BEGIN INPUT RECORDS

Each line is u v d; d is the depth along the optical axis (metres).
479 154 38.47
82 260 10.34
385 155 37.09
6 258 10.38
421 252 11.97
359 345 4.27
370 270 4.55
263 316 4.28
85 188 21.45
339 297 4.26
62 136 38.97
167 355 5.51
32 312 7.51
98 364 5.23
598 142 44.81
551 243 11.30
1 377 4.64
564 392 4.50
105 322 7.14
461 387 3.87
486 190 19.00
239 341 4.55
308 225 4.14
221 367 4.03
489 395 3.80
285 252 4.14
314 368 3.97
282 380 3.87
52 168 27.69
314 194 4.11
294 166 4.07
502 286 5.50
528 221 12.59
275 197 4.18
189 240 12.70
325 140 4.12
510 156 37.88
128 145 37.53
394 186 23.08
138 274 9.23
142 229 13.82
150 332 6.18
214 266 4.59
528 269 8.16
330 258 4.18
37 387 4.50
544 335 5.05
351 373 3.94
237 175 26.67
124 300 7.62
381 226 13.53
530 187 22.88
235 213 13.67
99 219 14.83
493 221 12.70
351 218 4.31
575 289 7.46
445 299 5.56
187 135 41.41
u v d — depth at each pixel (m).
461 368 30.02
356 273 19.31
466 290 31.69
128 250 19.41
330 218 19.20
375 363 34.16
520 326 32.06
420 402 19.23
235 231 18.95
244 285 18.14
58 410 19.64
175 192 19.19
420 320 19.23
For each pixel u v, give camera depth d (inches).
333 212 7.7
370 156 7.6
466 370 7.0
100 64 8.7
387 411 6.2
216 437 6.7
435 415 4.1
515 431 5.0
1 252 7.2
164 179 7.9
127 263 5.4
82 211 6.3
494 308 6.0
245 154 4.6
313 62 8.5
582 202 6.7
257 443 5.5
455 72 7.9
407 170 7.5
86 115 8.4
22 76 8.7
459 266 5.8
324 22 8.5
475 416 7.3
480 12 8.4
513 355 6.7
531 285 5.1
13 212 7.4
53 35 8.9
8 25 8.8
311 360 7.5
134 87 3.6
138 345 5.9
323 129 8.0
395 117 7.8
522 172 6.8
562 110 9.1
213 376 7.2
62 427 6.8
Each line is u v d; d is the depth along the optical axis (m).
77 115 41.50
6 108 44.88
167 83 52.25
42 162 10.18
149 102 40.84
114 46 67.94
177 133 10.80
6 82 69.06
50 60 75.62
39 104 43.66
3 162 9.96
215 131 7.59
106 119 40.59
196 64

END INPUT RECORDS

* _EXERCISE INSTRUCTIONS_
Make a word-for-word copy of the records.

* _RESULT OF THE EXERCISE_
Each line is u v d; d is the depth along the optical axis (metres).
479 154 38.47
82 260 10.34
385 155 37.09
6 258 10.38
421 252 11.97
359 345 4.27
370 270 4.55
263 316 4.28
85 188 21.45
339 297 4.26
62 136 38.97
167 355 5.51
32 312 7.51
98 364 5.23
598 142 44.81
551 243 11.30
1 377 4.64
564 392 4.50
105 322 7.14
461 387 3.87
486 190 19.00
239 341 4.55
308 225 4.14
221 367 4.03
489 395 3.80
285 252 4.14
314 368 3.97
282 380 3.87
52 168 27.69
314 194 4.11
294 166 4.07
502 286 5.50
528 221 12.59
275 197 4.18
189 240 12.70
325 140 4.12
510 156 37.88
128 145 37.53
394 186 23.08
138 274 9.23
142 229 13.82
150 332 6.18
214 266 4.59
528 269 8.16
330 258 4.18
37 387 4.50
544 335 5.05
351 373 3.94
237 175 26.67
124 300 7.62
381 226 13.53
530 187 22.88
235 213 13.67
99 219 14.83
493 221 12.70
351 218 4.31
575 289 7.46
445 299 5.56
187 135 41.41
u v d — depth at each pixel (m).
461 368 30.02
356 273 19.31
466 290 31.69
128 250 19.41
330 218 19.20
375 363 34.16
520 326 32.06
420 402 19.23
235 231 18.95
244 285 18.14
58 410 19.64
175 192 19.19
420 320 19.23
For each pixel u v, give camera depth d (inches).
333 212 7.7
370 156 7.6
466 370 7.0
100 64 8.7
387 411 6.2
216 437 6.7
435 415 4.1
515 431 5.0
1 252 7.2
164 179 7.9
127 263 5.4
82 211 6.3
494 308 6.0
245 154 4.6
313 62 8.5
582 202 6.7
257 443 5.5
455 72 7.9
407 170 7.5
86 115 8.4
22 76 8.7
459 266 5.8
324 22 8.5
475 416 7.3
480 12 8.4
513 355 6.7
531 285 5.1
13 212 7.4
53 35 8.9
8 25 8.8
311 360 7.5
134 87 3.6
138 345 5.9
323 129 8.0
395 117 7.8
522 172 6.8
562 110 9.1
213 376 7.2
62 427 6.8
Each line is u v d; d is the depth along the optical axis (m).
77 115 41.50
6 108 44.88
167 83 52.25
42 162 10.18
149 102 40.84
114 46 67.94
177 133 10.80
6 82 69.06
50 60 75.62
39 104 43.66
3 162 9.96
215 131 7.59
106 119 40.59
196 64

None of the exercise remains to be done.